-- START OF SOURCE PASSAGE --
Why Competition Holds the Key to a Broken Broadcast System

As the Canadian Radio-television and Telecommunications Commission concludes its hearing on the consolidation of the Canadian communications market into a handful of corporate giants (so-called vertical integration) and embarks on a “fact-finding exercise” on the impact of online video services (today is the submission deadline), my weekly technology law column (Toronto Star version, homepage version) notes the only obvious conclusion from the hundreds of submissions and hours of debate is that Canada’s broadcast law framework is broken.

The Commission’s struggle to make sense of the changing corporate and technological landscape – alongside lobbying for new industry codes of practice and Internet regulations – is rooted in a regulatory framework premised on scarcity rather than abundance. When the law was crafted, broadcasters occupied a privileged position, since the creation of video was expensive and the spectrum needed to distribute it scarce. As a result, the government established a licensing system complete with content requirements and cultural contributions designed to further a myriad of policy goals.
-- END OF SOURCE PASSAGE --
### DO THIS
Continue the passage on Canada's broadcast law framework, beginning directly after its final sentence.
-- START OF ENTRIES PROVIDED --
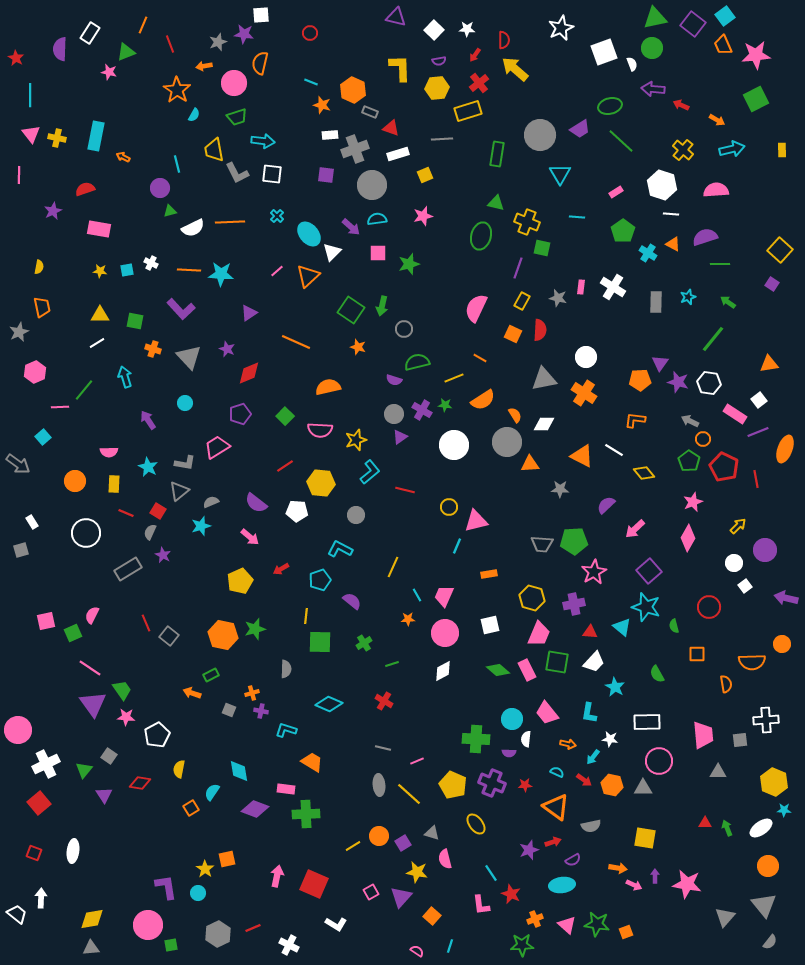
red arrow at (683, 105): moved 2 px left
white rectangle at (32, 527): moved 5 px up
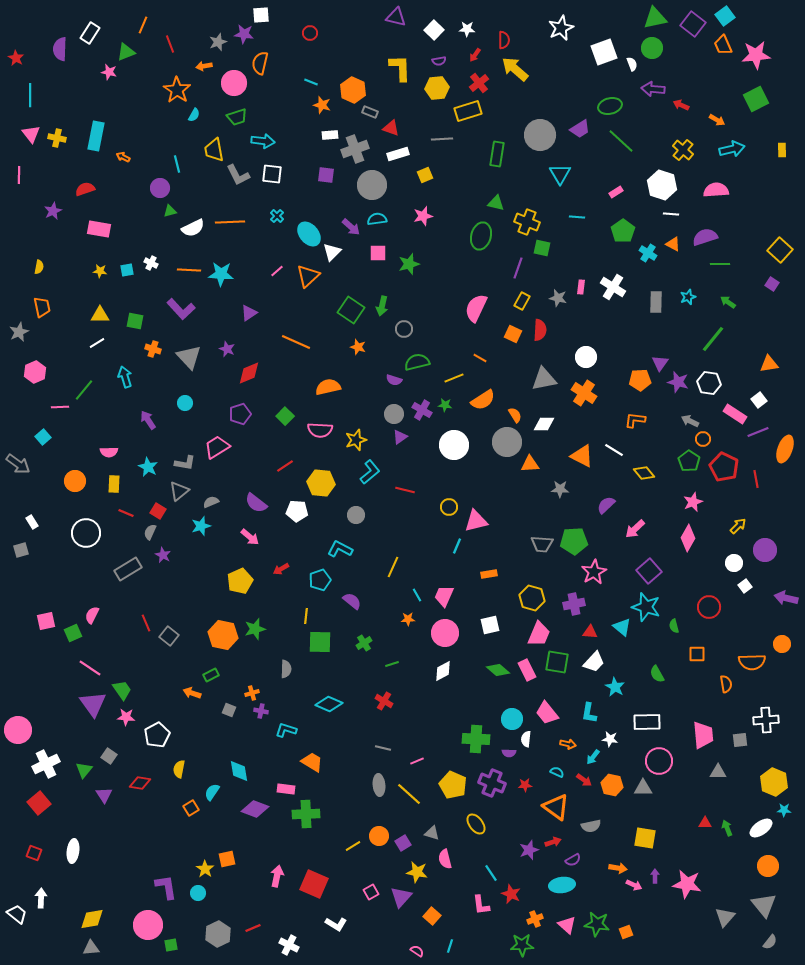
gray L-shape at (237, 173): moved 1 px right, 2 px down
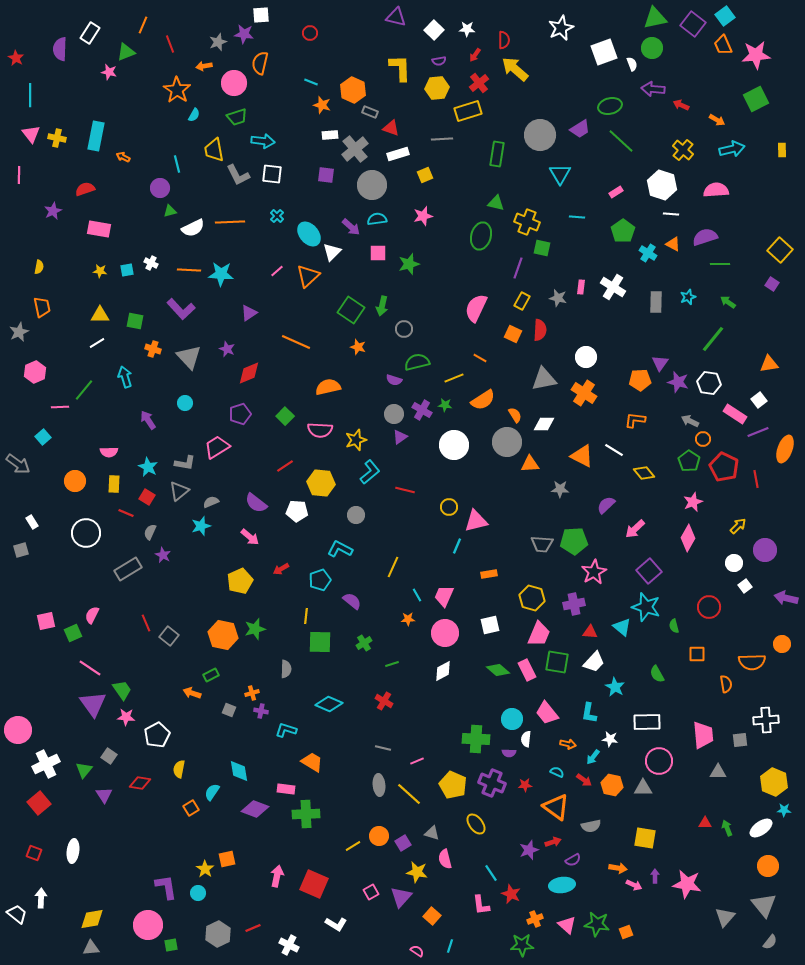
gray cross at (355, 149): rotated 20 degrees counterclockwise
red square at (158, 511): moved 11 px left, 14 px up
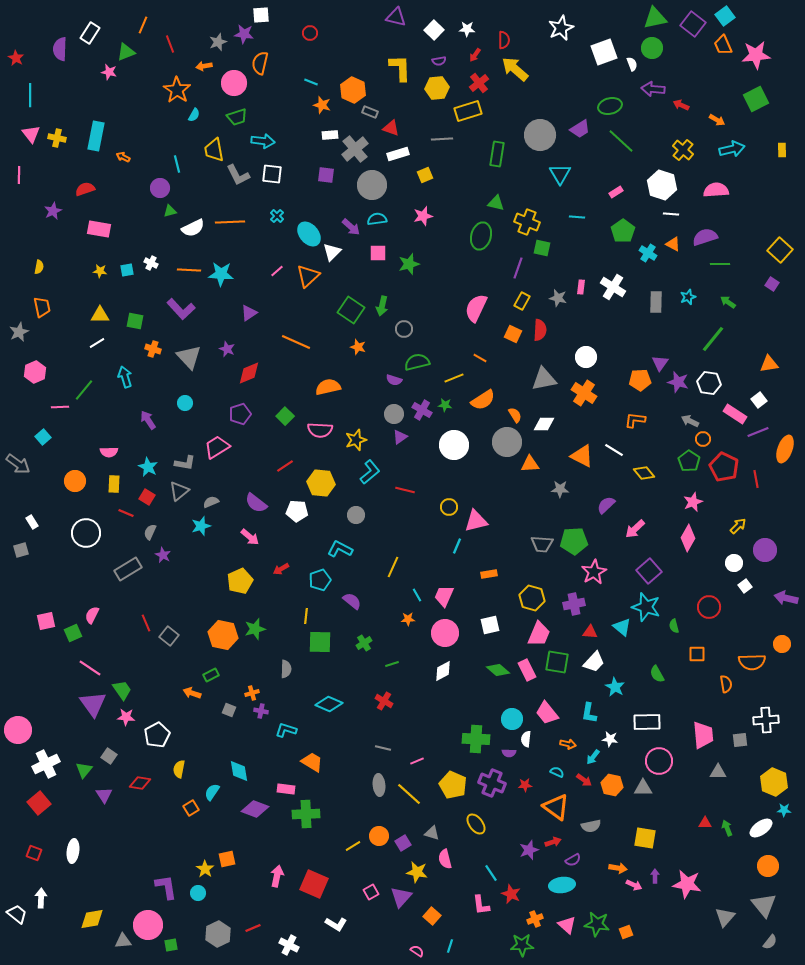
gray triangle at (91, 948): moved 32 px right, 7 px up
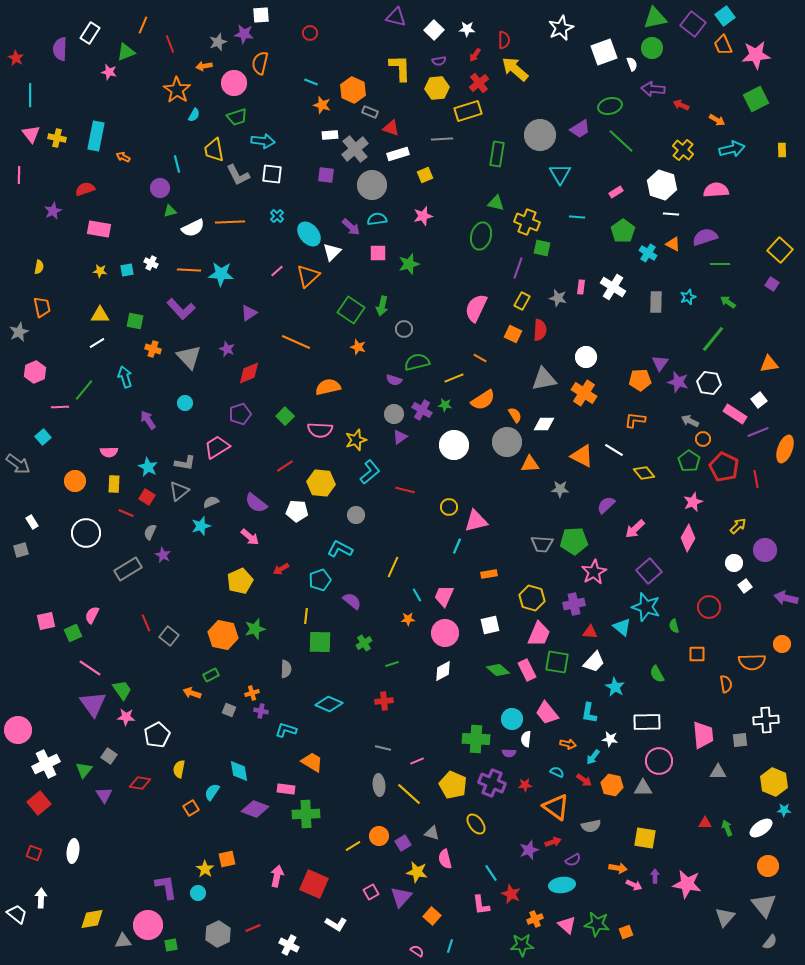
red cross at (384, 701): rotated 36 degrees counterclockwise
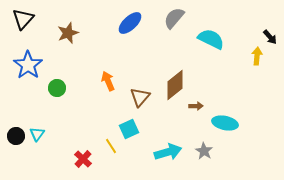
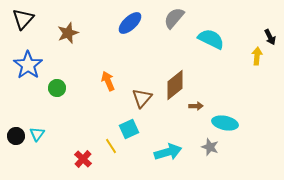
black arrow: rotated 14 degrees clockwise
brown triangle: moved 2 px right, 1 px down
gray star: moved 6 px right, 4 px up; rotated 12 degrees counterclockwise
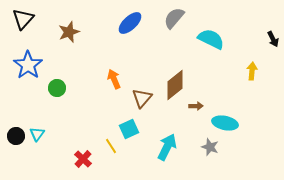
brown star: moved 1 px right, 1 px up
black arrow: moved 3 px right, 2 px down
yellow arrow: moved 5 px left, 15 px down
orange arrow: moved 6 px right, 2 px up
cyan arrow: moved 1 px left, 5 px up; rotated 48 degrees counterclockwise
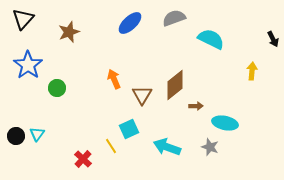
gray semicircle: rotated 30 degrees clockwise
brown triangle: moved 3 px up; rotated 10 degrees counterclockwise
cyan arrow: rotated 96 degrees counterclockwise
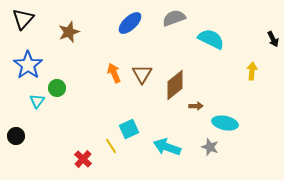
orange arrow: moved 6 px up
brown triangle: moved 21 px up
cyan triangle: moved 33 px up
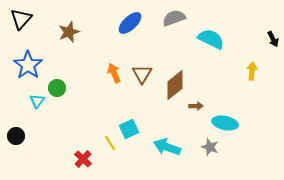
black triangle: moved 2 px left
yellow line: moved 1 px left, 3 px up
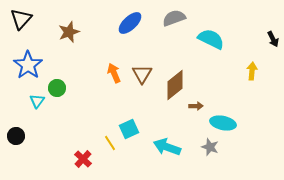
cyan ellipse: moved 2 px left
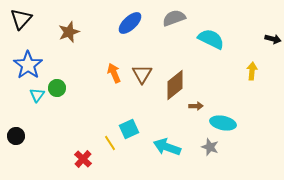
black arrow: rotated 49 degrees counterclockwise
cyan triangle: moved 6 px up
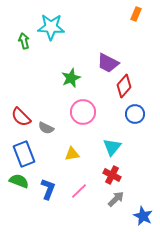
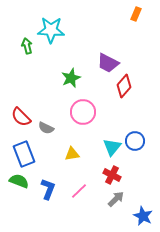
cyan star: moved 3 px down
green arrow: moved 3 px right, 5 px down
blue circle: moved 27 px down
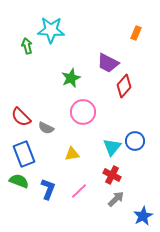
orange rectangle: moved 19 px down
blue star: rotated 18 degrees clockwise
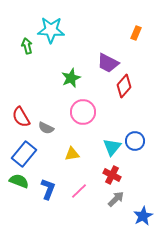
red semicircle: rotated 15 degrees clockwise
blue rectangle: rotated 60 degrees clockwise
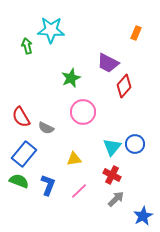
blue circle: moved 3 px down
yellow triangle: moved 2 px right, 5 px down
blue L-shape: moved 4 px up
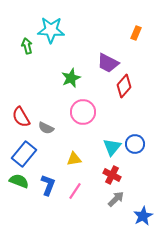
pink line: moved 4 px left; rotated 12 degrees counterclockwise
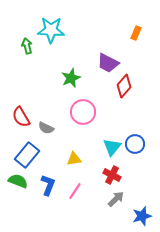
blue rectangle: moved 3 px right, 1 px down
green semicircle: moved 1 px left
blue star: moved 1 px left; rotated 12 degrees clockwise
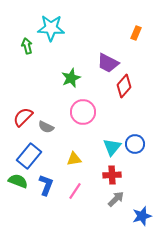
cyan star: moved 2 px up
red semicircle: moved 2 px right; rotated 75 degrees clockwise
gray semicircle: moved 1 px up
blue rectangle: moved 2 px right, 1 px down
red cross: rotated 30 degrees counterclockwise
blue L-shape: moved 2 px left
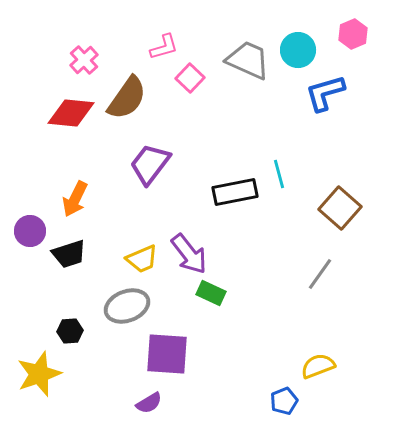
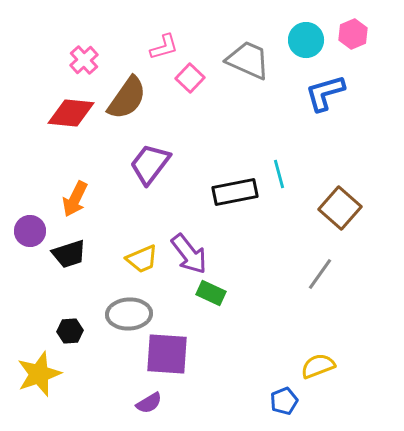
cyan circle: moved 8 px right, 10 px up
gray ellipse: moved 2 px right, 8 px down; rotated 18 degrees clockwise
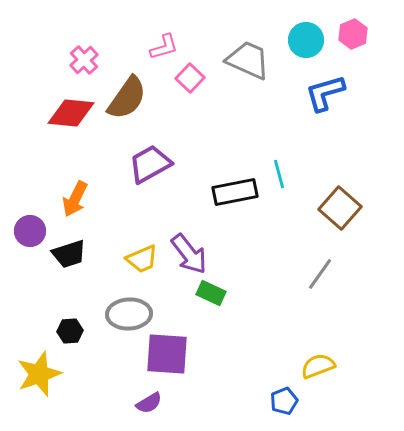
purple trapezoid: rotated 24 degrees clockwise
-- END OF ENTRIES PROVIDED --
### RESULT OF THE EXERCISE
Yet among the more than 40 policy goals found in the current Broadcasting Act, the word “competition” does not appear once. The absence of competition may have made sense when there was little of it, but in today’s world of abundance featuring a seemingly unlimited array of content and distribution possibilities, fostering competition among broadcasters and broadcast distributors such as cable and satellite companies might hold the key to reforming the system.

What might a competition-focused broadcast policy look like?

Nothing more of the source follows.